Artwork

Captain Watkins and Non Com. officers

Captain Watkins and Non Com. officers, by Raja Deen Dayal, 1884
Captain Watkins and Non Com. officers, by Raja Deen Dayal, 1884

Captain Watkins and Non Com. officers is a photography by the Impressionist artist Raja Deen Dayal. It dates from 1884 and is held in the collection of the Cleveland Museum of Art.

About this work

The men pose stiffly, but the image quietly shows how colonial power worked: who stood where, who wore what.

You see a group of British officers in crisp uniforms standing with Indian soldiers in a courtyard.

This isn’t just a portrait—it’s a photograph from an album made for a British official in India. The men pose stiffly, but the image quietly shows how colonial power worked: who stood where, who wore what. The photographer, Raja Deen Dayal, was one of the first Indian artists to document this world with a camera.
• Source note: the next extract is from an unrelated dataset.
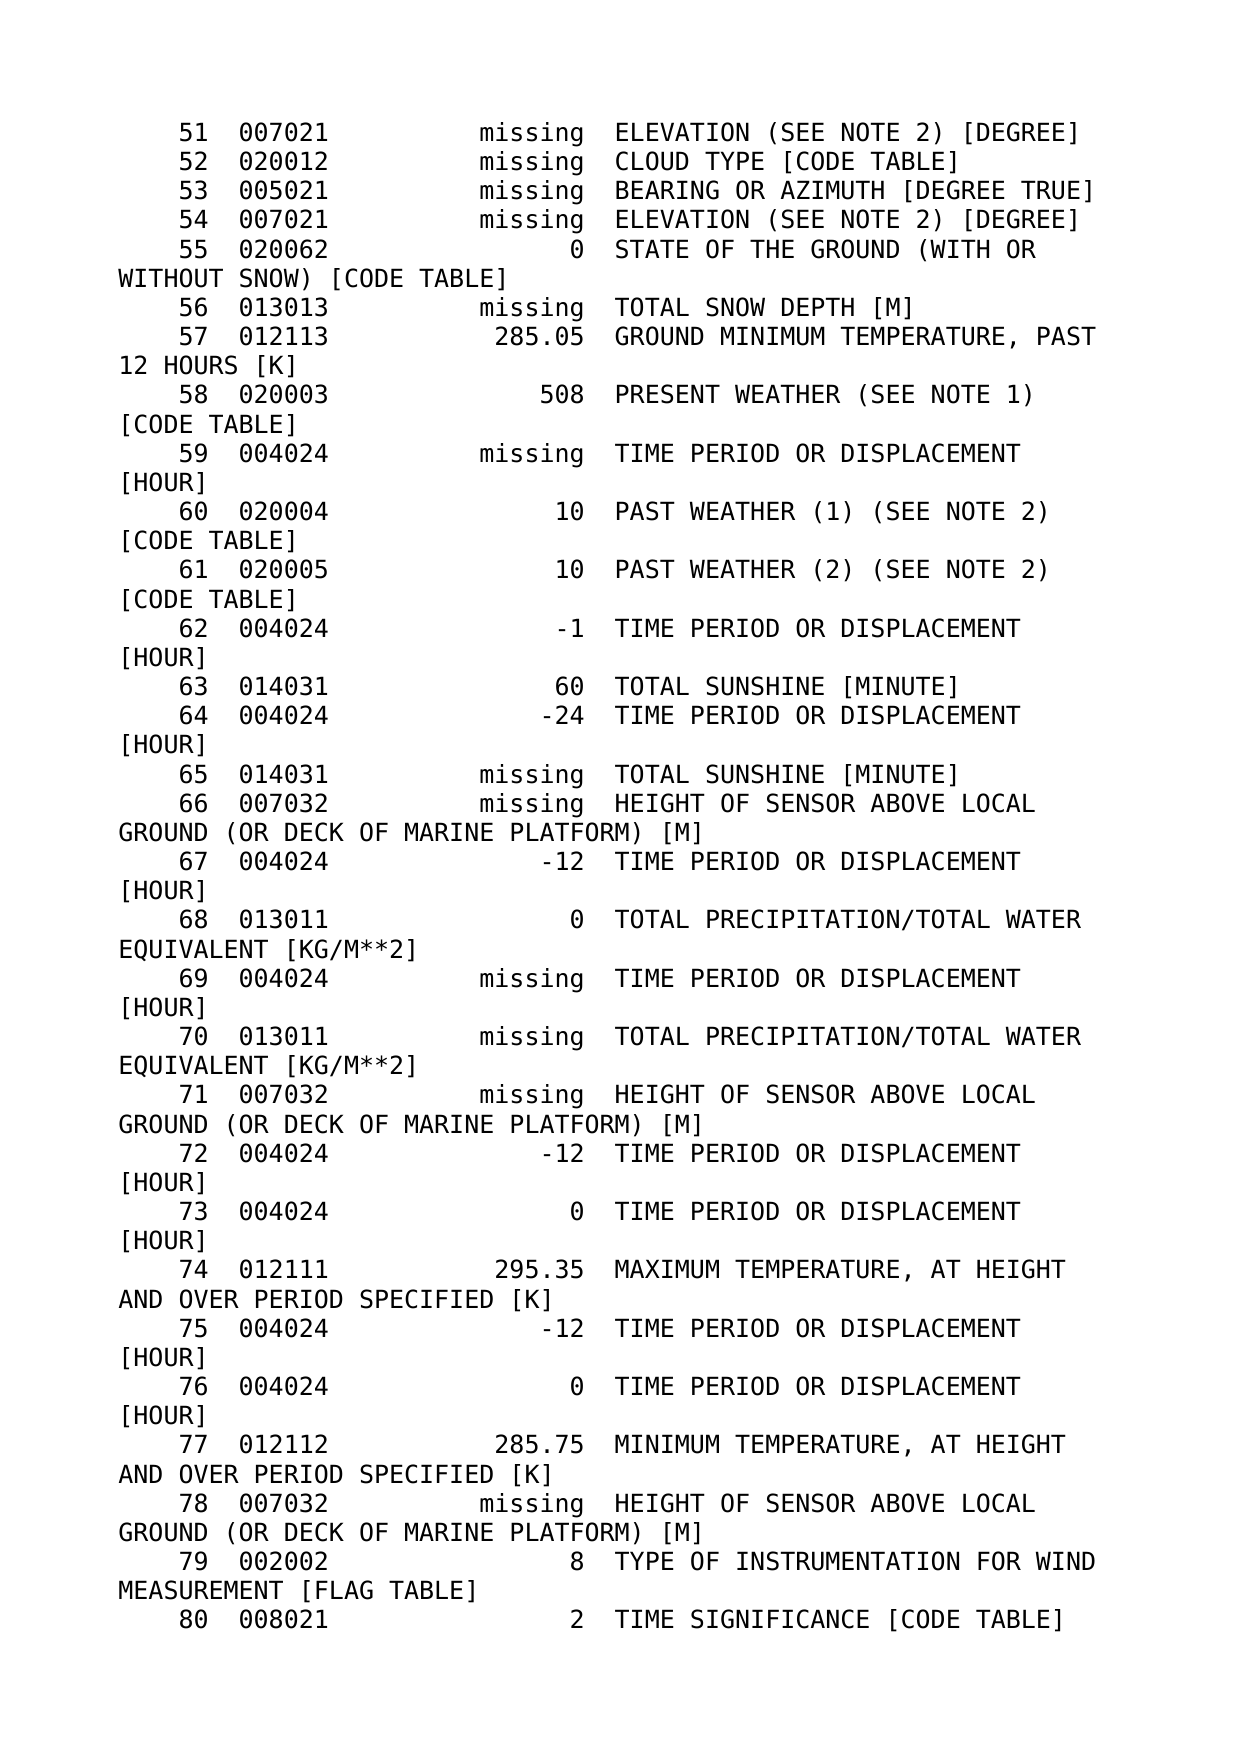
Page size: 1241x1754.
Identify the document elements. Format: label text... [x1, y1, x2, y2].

text 51 007021 missing ELEVATION (SEE NOTE 2) [DEGREE] 52 020012 missing CLOUD TYPE [CODE TABLE] 53 005021 missing BEARING OR AZIMUTH [DEGREE TRUE] 54 007021 missing ELEVATION (SEE NOTE 2) [DEGREE] 55 020062 0 STATE OF THE GROUND (WITH OR WITHOUT SNOW) [CODE TABLE] 56 013013 missing TOTAL SNOW DEPTH [M] 57 012113 285.05 GROUND MINIMUM TEMPERATURE, PAST 12 HOURS [K] 58 020003 508 PRESENT WEATHER (SEE NOTE 1) [CODE TABLE] 59 004024 missing TIME PERIOD OR DISPLACEMENT [HOUR] 60 020004 10 PAST WEATHER (1) (SEE NOTE 2) [CODE TABLE] 61 020005 10 PAST WEATHER (2) (SEE NOTE 2) [CODE TABLE] 62 004024 -1 TIME PERIOD OR DISPLACEMENT [HOUR] 63 014031 60 TOTAL SUNSHINE [MINUTE] 64 004024 -24 TIME PERIOD OR DISPLACEMENT [HOUR] 65 014031 missing TOTAL SUNSHINE [MINUTE] 66 007032 missing HEIGHT OF SENSOR ABOVE LOCAL GROUND (OR DECK OF MARINE PLATFORM) [M] 67 004024 -12 TIME PERIOD OR DISPLACEMENT [HOUR] 68 013011 0 TOTAL PRECIPITATION/TOTAL WATER EQUIVALENT [KG/M**2] 69 004024 missing TIME PERIOD OR DISPLACEMENT [HOUR] 70 013011 missing TOTAL PRECIPITATION/TOTAL WATER EQUIVALENT [KG/M**2] 71 007032 missing HEIGHT OF SENSOR ABOVE LOCAL GROUND (OR DECK OF MARINE PLATFORM) [M] 72 004024 -12 TIME PERIOD OR DISPLACEMENT [HOUR] 73 004024 0 TIME PERIOD OR DISPLACEMENT [HOUR] 74 012111 295.35 MAXIMUM TEMPERATURE, AT HEIGHT AND OVER PERIOD SPECIFIED [K] 75 004024 -12 TIME PERIOD OR DISPLACEMENT [HOUR] 76 004024 0 TIME PERIOD OR DISPLACEMENT [HOUR] 77 012112 285.75 MINIMUM TEMPERATURE, AT HEIGHT AND OVER PERIOD SPECIFIED [K] 78 007032 missing HEIGHT OF SENSOR ABOVE LOCAL GROUND (OR DECK OF MARINE PLATFORM) [M] 79 002002 8 TYPE OF INSTRUMENTATION FOR WIND MEASUREMENT [FLAG TABLE] 80 008021 2 TIME SIGNIFICANCE [CODE TABLE] [118, 118, 1122, 1635]
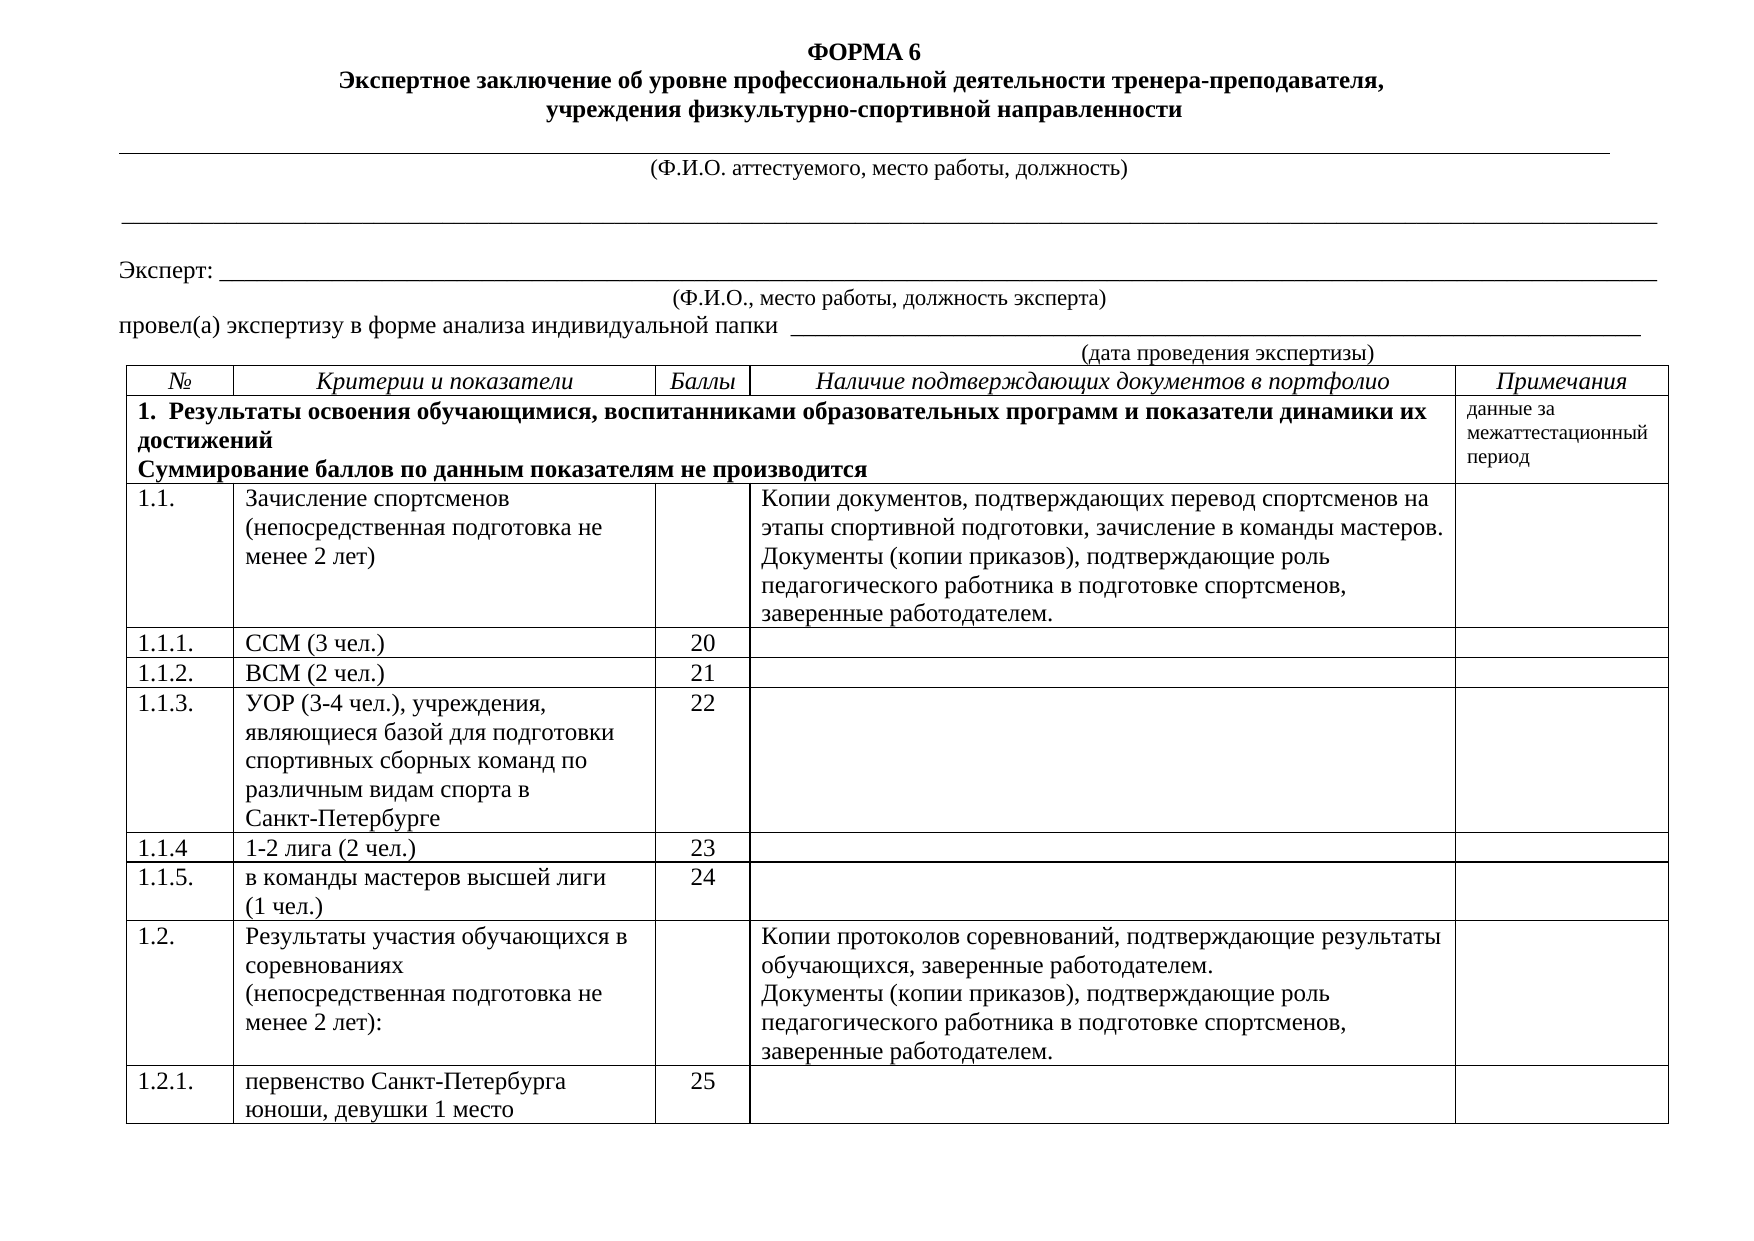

To see more of his work, look up Raja Deen Dayal (Indian, 1844–1905).

Overview

The image is a studio‑style photograph showing a group of British officers in formal uniform together with Indian soldiers, arranged within a courtyard setting. It forms part of a larger album of roughly one hundred and five photographs taken in India between 1885 and the summer of 1887, intended as a visual record of colonial society.

Subject & Meaning

The composition presents the hierarchical relationships of the British colonial establishment, juxtaposing the crisp attire of the officers with the presence of Indian troops. The posed arrangement subtly conveys the structures of authority and the visual language of power that characterized the British Raj.

Technique & Style

Captured by Raja Deen Dayal, an early Indian photographer, the picture employs the formal, stiff posing typical of late‑19th‑century portraiture. The clear delineation of uniforms and the orderly placement of figures reflect the technical precision of studio photography of the period.

History & Provenance

The photograph originates from an album likely commissioned around 1888 by a British civil servant stationed in India, who sought a personal visual souvenir of his tenure. The museum currently holds this image together with a separate set of 37 photographs (catalogued as 2016.266) from the same collection.

Context

Produced during the height of the British Raj, the image documents the everyday visual culture of the colonial elite and the Indian upper classes who interacted with them. It offers insight into the social rituals, dress codes, and spatial arrangements that defined British‑Indian relations in the late nineteenth century.

Artist & collection

Portrait of Raja Deen Dayal

Artist

Raja Deen Dayal

Raja Lala Deen Dayal, famously known as Raja Deen Dayal) was an Indian photographer.

This work is in the public domain (CC0). Image source: Cleveland Museum of Art open access. Spotted an error in this record? Tell us.